Cindy Mottershead is an experienced, hands-on software architect involved in the architecture, design, and implementation of big data, real time, Machine Learning, and distributed systems. She is an effective change agent driving strategic decisions and implementations across the company. She has lead the architecture of scalable, performant, distributed solutions into production, pivoting when necessary to maintain a competitive edge. Her last startup, attentive.ly, was acquired by Blackbaud, where she is currently involved in leading the AI Architecture.
June 24, 2020 05:00 PM PT
We present our solution for building an AI Architecture that provides engineering teams the ability to leverage data to drive insight and help our customers solve their problems. We started with siloed data, entities that were described differently by each product, different formats, complicated security and access schemes, data spread over numerous locations and systems. We discuss how we created a Delta Lake to bring this data together, instrumenting data ingestion from the various external data sources, setting up legal and security protocols for accessing the Delta Lake, and go into detail about our method of making all the data conformed into a Common Data Model using a metadata driven pipeline.

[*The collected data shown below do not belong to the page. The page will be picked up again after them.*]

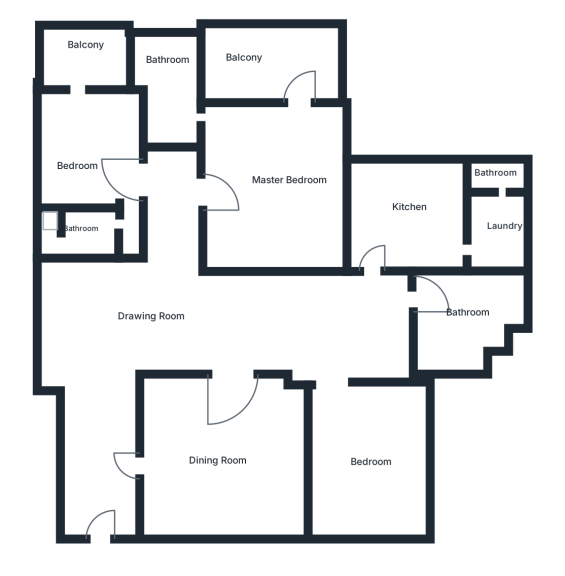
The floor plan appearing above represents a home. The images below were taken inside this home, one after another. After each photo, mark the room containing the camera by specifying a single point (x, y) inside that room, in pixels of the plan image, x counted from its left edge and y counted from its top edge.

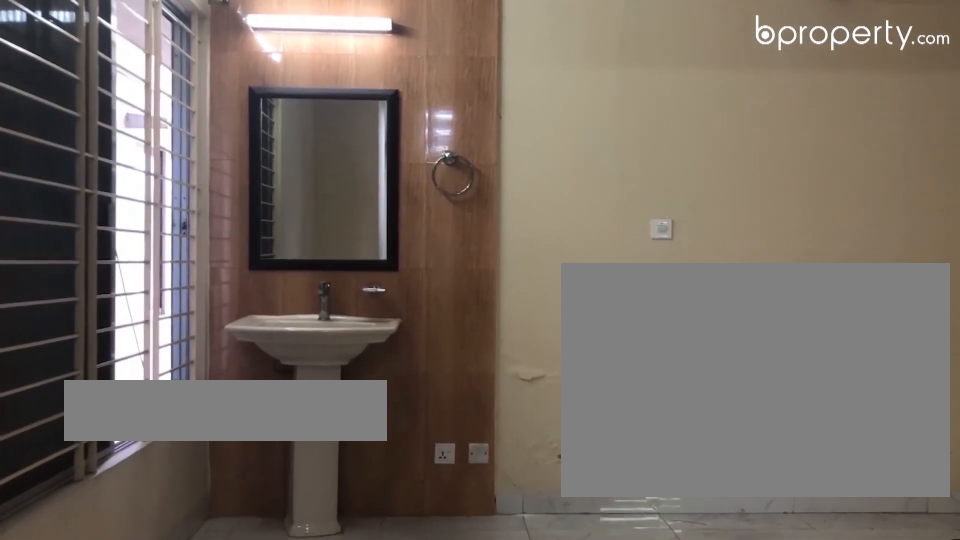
(191, 323)
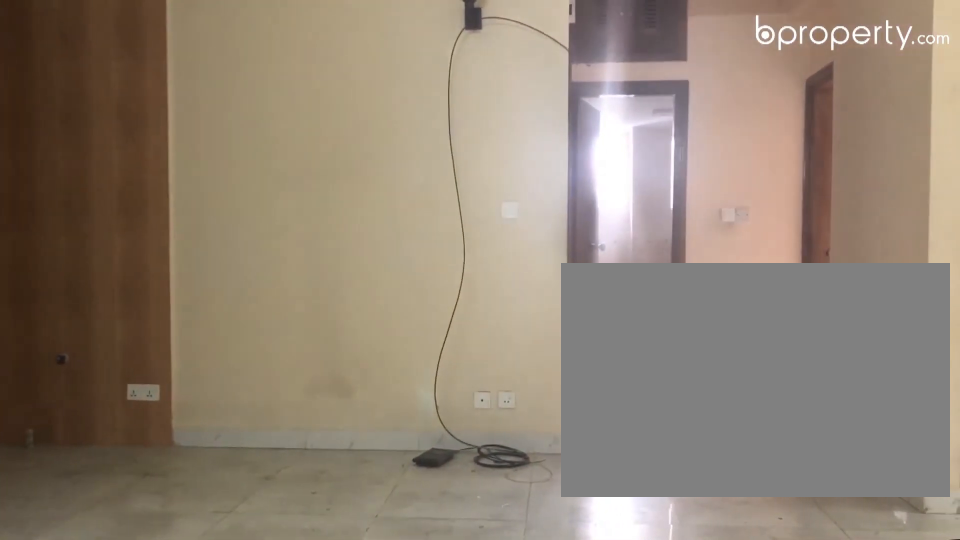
(191, 323)
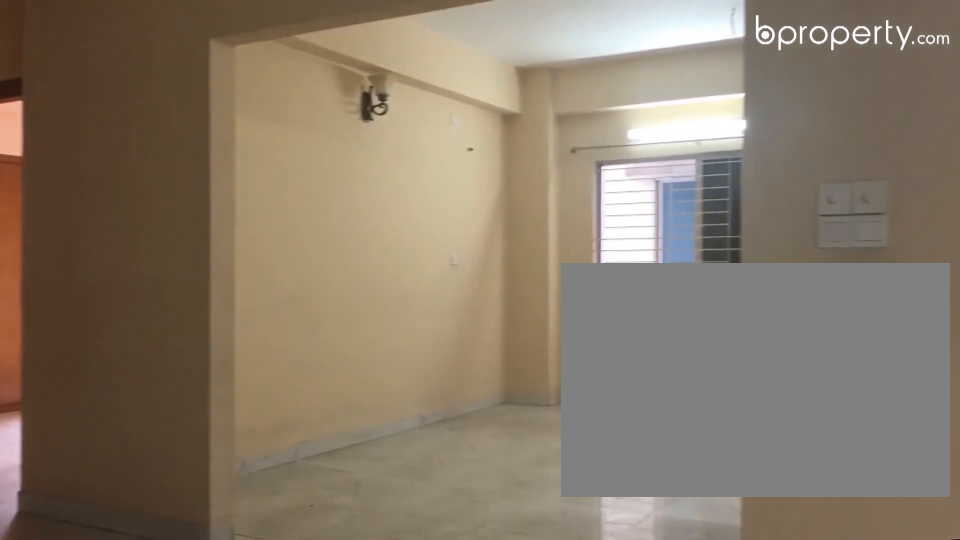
(191, 323)
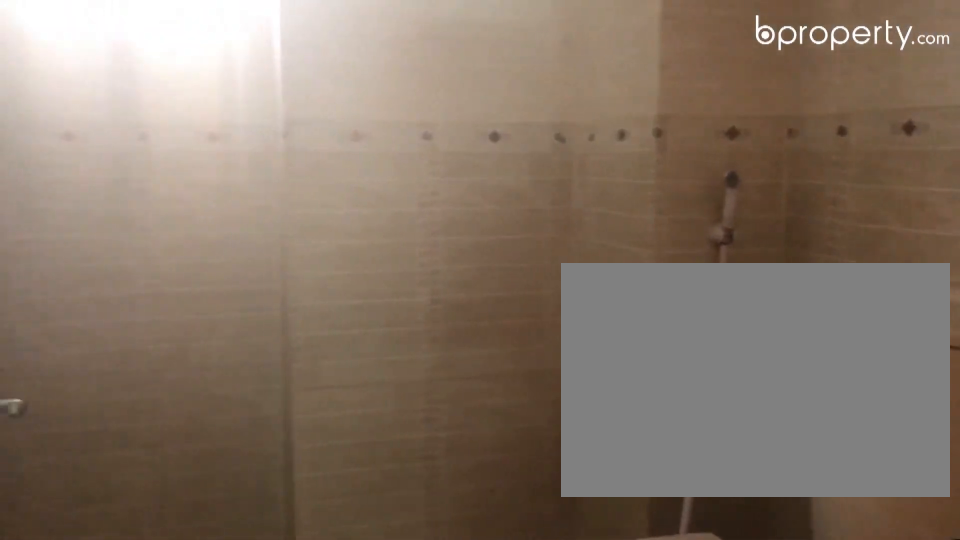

This metadata driven pipeline or Configuration Driven Pipeline (CDP) uses Spark Structured Streaming to take change events from the ingested data, references a Data Catalog Service to obtain mapping and the transformations required to push this conformed data into the Common Data Model. The pipeline uses extensive Spark API to perform the numerous types of transformations required to take these change events as they come in and UPSERT into a Delta CDM. This model can take any set of relational databases (1000s in our case), and transform them into a big data format (Delta Lake/parquet) CDM in a scalable, performant way all from metadata. It can then perform schema-on-read to project from this CDM into any requested destination location (database, filesystem, stream, etc). This provides the ability for Data Scientists to request data by specifying metadata, and the pipeline will automatically run producing the schema they require with all data types conformed to a standard value and depositing it to their specified destination.